The thighs of frogs

Last night I was perusing CT tasting notes to see if now is a good time to open an 11 or 12 Pierre Boisson Auxey-Duresses 1er Cru En Reugne. One note (2008) was in french, so I got Google to translate it. The summary sentence of the note translated to ‘Well held against the thighs of frogs!’. The alternate translation was ‘A neat face frog legs!’. I’m assuming the first was correct :slight_smile:

Further research indicates another possible translation is ‘tight thighs of frogs’…maybe this is french slang for sexy frog legs?

And people complain about salinity :slight_smile:

I would assume the poster was suggesting that it paired well with a dish of frog legs… and nothing about the sexiness of frog legs.

I guess you mean

A bien tenu face aux cuisses de grenouilles

which means what Vince said, ie it went well with frog’s legs.

I suppose.

Or…since ‘frogs’ is slang for a french person, and they were clearly/likely french, maybe they were making a closing comment about their sexy legs.

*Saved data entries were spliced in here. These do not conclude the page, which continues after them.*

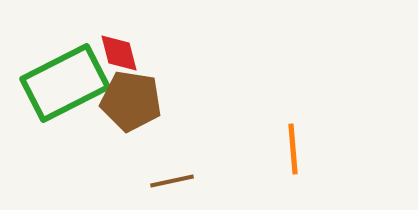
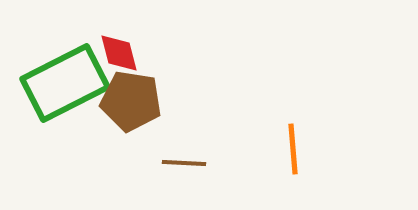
brown line: moved 12 px right, 18 px up; rotated 15 degrees clockwise
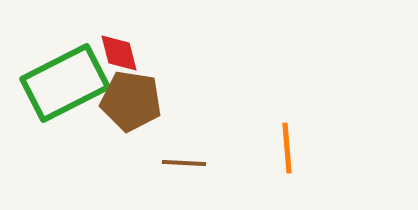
orange line: moved 6 px left, 1 px up
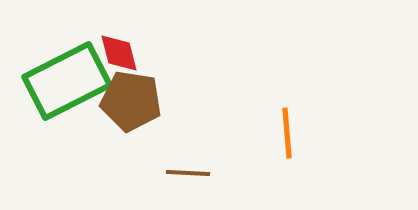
green rectangle: moved 2 px right, 2 px up
orange line: moved 15 px up
brown line: moved 4 px right, 10 px down
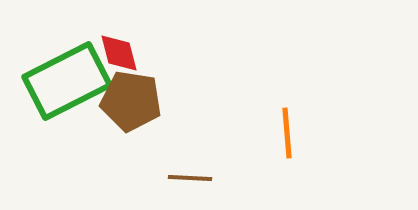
brown line: moved 2 px right, 5 px down
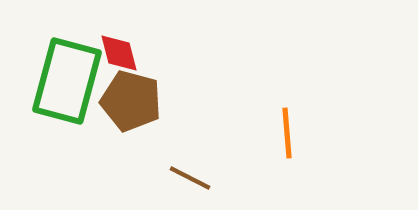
green rectangle: rotated 48 degrees counterclockwise
brown pentagon: rotated 6 degrees clockwise
brown line: rotated 24 degrees clockwise
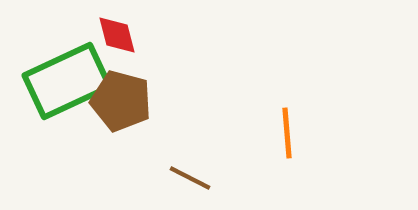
red diamond: moved 2 px left, 18 px up
green rectangle: rotated 50 degrees clockwise
brown pentagon: moved 10 px left
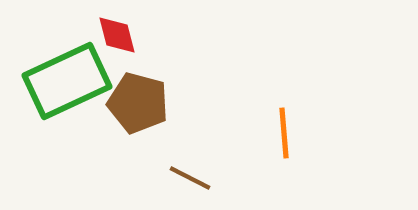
brown pentagon: moved 17 px right, 2 px down
orange line: moved 3 px left
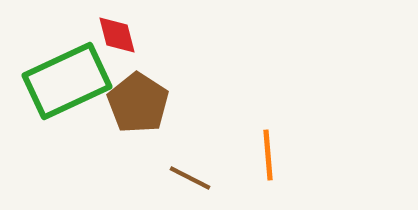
brown pentagon: rotated 18 degrees clockwise
orange line: moved 16 px left, 22 px down
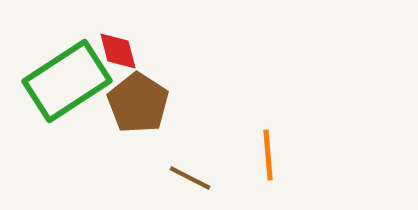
red diamond: moved 1 px right, 16 px down
green rectangle: rotated 8 degrees counterclockwise
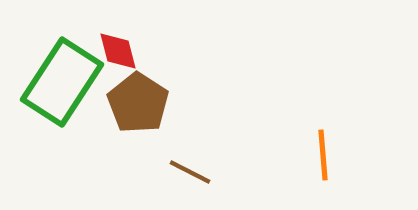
green rectangle: moved 5 px left, 1 px down; rotated 24 degrees counterclockwise
orange line: moved 55 px right
brown line: moved 6 px up
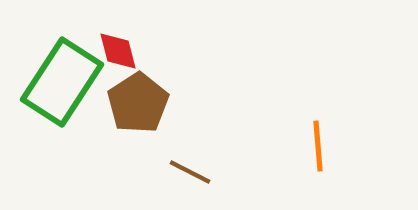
brown pentagon: rotated 6 degrees clockwise
orange line: moved 5 px left, 9 px up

Any thoughts on when the wines (11/12 En Reugne) will start to show some developed character (ignoring premox risk, however risky that might be), compared to the somewhat bracingly youthful state it’s been in?

Cuisses de poulet = chicken legs
Cuisses de grenouille = frogs legs

I am a meat eater, and have not many qualms about this but, apparently, the legs are removed from the frogs while they are still alive and the rest of the body is thrown away.

Since hearing that, I have tended to avoid them.

Alex R.

More like, “it held up well against frog’s legs.”